**Consegna 1**: Riscrivi come lista JSON di stringhe le voci, dall'inizio fino alla riga che contiene "### Lambda S3 Notifier", inclusa: una stringa per ogni riga, senza le righe vuote. Lascia fuori dalla risposta le immagini.

**Testo fornito**:
Tutti i totalitarismi sono accomunati da schemi quasi ripetitivi nel reprimere i diritti umani:
-repressione di ogni forma di dissenso e organizzazione di una propaganda metodica, che si
esplica attraverso adunanze e rituali di massa finalizzata ad ottenere il consenso: così,
attraverso l’esaltazione delle glorie nazionali italiane (fascismo), esaltazione della perfezione
fisica e spirituale degli ariani (nazismo) o di successi dei regimi comunisti (dittatura di Lenin
o Stalin) vengono a crearsi dei veri e propri culti delle personalità come Hitler, Mussolini,
Lenin o Stalin. Il culto di un solo e unico uomo, capo di tutto e tutti, della persona fisica e
morale.
-accentrare tutto il potere nelle mani di un capo indiscusso, una struttura gerarchica dello
stato basata sulla aderenza alla morale, un inquadramento forzato del popolo nelle
organizzazioni di massa, un rigido controllo su riviste, quotidiani e giornali d’informazione,
ma anche radio, cinema, manifestazioni pubbliche, scuola e cultura, tramite cui controllare la
stessa popolazione. Non c’era più libertà di espressione, di pensiero, di parola. Le lotte che
tanto avevano portato a poche sfumature di democrazia erano diventate un lontano passato.
-iniziative per l’educazione giovanile, sia con una riorganizzazione della scuola, sia istituendo
organizzazioni extrascolastiche dedicate ai più giovani. Si cercava di far leva sui più giovani, i
più “malleabili” e i più “educabili” in modo tale da creare dei perfetti burattini che, con il
tempo, sarebbero stati al servizio “del capo”, dei burattini nelle mani di un burattinaio,
pronti anche a dare la vita per il Duce o per il Führer .

**Consegna 2**: Nel testo fornito sui totalitarismi, su chi si cercava di far leva perché ritenuti i più "malleabili" e "educabili"?

**Dati da elaborare**:
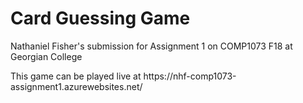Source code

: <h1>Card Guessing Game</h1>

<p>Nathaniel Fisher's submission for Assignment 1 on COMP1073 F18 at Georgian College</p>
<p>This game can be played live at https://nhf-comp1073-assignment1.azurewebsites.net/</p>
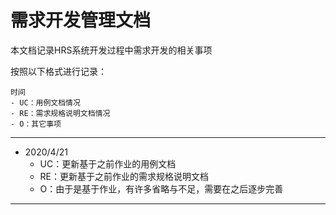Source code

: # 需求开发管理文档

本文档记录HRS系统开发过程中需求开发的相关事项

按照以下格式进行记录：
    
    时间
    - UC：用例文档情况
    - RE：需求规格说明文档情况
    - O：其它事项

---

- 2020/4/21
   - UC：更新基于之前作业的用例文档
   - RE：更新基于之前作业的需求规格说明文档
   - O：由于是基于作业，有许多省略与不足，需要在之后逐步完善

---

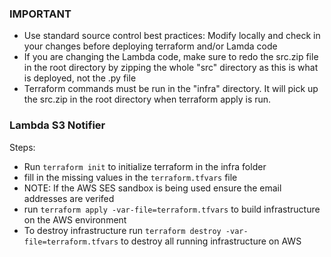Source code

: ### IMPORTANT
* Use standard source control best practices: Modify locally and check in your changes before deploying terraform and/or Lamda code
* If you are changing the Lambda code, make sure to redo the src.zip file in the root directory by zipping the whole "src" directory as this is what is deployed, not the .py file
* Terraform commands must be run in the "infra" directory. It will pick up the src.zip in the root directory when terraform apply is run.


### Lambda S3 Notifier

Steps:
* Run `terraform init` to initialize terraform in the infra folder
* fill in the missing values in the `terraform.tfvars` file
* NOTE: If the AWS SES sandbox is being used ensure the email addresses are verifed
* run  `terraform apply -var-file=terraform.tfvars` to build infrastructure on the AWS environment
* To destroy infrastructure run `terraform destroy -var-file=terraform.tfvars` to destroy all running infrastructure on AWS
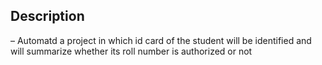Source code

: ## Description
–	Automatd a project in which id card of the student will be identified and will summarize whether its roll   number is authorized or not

**Soluzione 1**:
[
  "Source code",
  ": <h1>Card Guessing Game</h1>",
  "<p>Nathaniel Fisher's submission for Assignment 1 on COMP1073 F18 at Georgian College</p>",
  "<p>This game can be played live at https://nhf-comp1073-assignment1.azurewebsites.net/</p>",
  "Source code",
  ": # 需求开发管理文档",
  "本文档记录HRS系统开发过程中需求开发的相关事项",
  "按照以下格式进行记录：",
  "    时间",
  "    - UC：用例文档情况",
  "    - RE：需求规格说明文档情况",
  "    - O：其它事项",
  "---",
  "- 2020/4/21",
  "   - UC：更新基于之前作业的用例文档",
  "   - RE：更新基于之前作业的需求规格说明文档",
  "   - O：由于是基于作业，有许多省略与不足，需要在之后逐步完善",
  "---",
  "Source code",
  ": ### IMPORTANT",
  "* Use standard source control best practices: Modify locally and check in your changes before deploying terraform and/or Lamda code",
  "* If you are changing the Lambda code, make sure to redo the src.zip file in the root directory by zipping the whole \"src\" directory as this is what is deployed, not the .py file",
  "* Terraform commands must be run in the \"infra\" directory. It will pick up the src.zip in the root directory when terraform apply is run.",
  "### Lambda S3 Notifier"
]

**Soluzione 2**: Sui più giovani.